By GEORGE STAHL
Finally! An explanation for why we are the way we are today! It’s not a generational thing. Not some, “Oh my look at those millennials!” thing. It’s not an age thing, and is not a brain disfunction thing. It’s an interbreeding thing! Oh, my gee willikers! No! Not where there is an entire town in which everyone is related and most of them are first generation kinfolk. That’s not even close. No, for this inbreeding beginning we need to go on an ancestry.com sort of journey going back 47,000 years.
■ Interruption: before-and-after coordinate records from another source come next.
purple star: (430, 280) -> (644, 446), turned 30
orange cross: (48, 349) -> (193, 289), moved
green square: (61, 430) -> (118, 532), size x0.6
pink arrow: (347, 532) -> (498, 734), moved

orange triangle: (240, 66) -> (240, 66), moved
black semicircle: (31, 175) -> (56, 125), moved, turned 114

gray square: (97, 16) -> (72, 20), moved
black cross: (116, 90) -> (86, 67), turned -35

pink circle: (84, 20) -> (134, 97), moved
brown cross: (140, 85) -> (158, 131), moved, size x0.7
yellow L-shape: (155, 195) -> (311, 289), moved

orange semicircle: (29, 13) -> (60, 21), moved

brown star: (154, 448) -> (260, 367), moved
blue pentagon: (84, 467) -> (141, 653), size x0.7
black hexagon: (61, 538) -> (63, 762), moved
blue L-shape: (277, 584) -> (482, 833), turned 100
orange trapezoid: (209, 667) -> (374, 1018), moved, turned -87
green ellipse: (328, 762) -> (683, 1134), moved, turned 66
Now, that’s a really long time ago, and you ask, ‘How can this be? How can the result of something so long ago be with us today? I’m almost glad you asked that. Let’s see. 47,000 years ago, there were not just one human species, but two? There were the neanderthal, and the homo sapiens. All of this is according to scientist who spend their lives studying these types of things like the lives of 47,000-year-old dead people. What they have discovered in various undisclosed and double talk ways is that the brute of our species, the neanderthal frequently and for and extended period of time, 7,000 years or so, interbreed with our homo sapiens sisters and brothers. Shocker, that one! How was a small, petite, attractive and fairly unintelligent homo sapien women supposed to stave off the advances of a huge, hairy beast like man such as a neanderthal? Unsuccessfully apparently. According to experts, this interbreeding went on for 7,000 years! That is a long time to act surprised every time a neanderthal wanted to get jiggy with a homo sapien.
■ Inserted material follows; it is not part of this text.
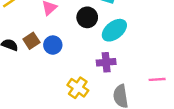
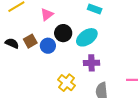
black circle: (87, 17) -> (63, 33), moved
cyan ellipse: (114, 30) -> (87, 37), moved

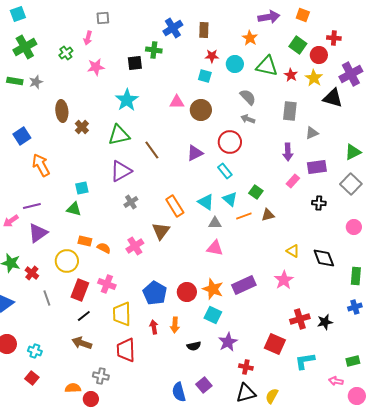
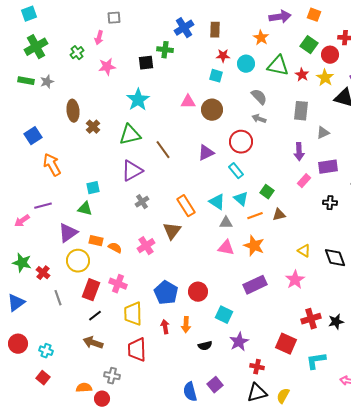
purple triangle: (38, 233) -> (68, 233), moved
orange star: (213, 289) -> (254, 246), moved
It may have started out as an unwanted surprise, but as those 7,000 years went by, don’t you think some evolving was going on? The females had to be getting tired of neanderthal hubby coming home from a hard day of gathering in the hot prehistoric Arizona sun, grunting for dinner, grunting for some me time, and then like clockwork grunting for whatever else. As time went on, these women demanded more. They wanted a life, children and a home. White picket fences around the cave, and a wildcat in the yard. The women who were the first to fall for the smooth grunt talking of the beastie boys were long gone. The generations who were fresh and looking as if they may be the last of the lucky ones who would get the benefits of a hunter gatherer saw the proverbial handwriting on the cave wall. The new batch of brutes had evolved into a more vicious and meaner bunch. 7,000 years of no formal education will do that to a species. There was more and more muscle flexing going on between the villages. Clans were uniting against other clans. Remember, these bang on your chest for laughs kinda guys are the end result of nearly 280 generations of really bad genes. Their time is coming to a close and the current ancestral woman of the age are wanting out. So, they begin going back to their homo sapien roots for refuge.
As you can imagine, this did not sit well with the neanderthal population. These offspring of grunters didn’t want to let their women go. Especially to a group of inferior homosapiens. So, in true warrior style, they followed the women and found the places where the homosapiens lived and like their predecessors, they confronted the weaker sapiens and began a night of clubbing. In the aftermath, to the surprise of everyone, especially the neanderthals, the superior intellect of the sapiens prevailed and the women were accepted into the tribes. A little too late, the genetic damage had all ready been done. Unbeknownst to the women who escaped the Morlocks, genetic upheaval had been accomplished. Any off spring these women would come complete with a dysfunctional, anti-social, relationship challenged and overall skewed outlook on life as a whole.
Then, whenever someone asks, “How did we get so messed up?” You, being all caught up in the only truthful explanation of our place on the evolutionary timeline, can step up and yell out, “7,000 years of inbreeding!” Someone is bound to ask you to explain your outburst. Simply repeat, “We are why and who we are today due to 7,000 years of inbreeding, that took place 47,000 years ago!” Could this be the so-called missing link?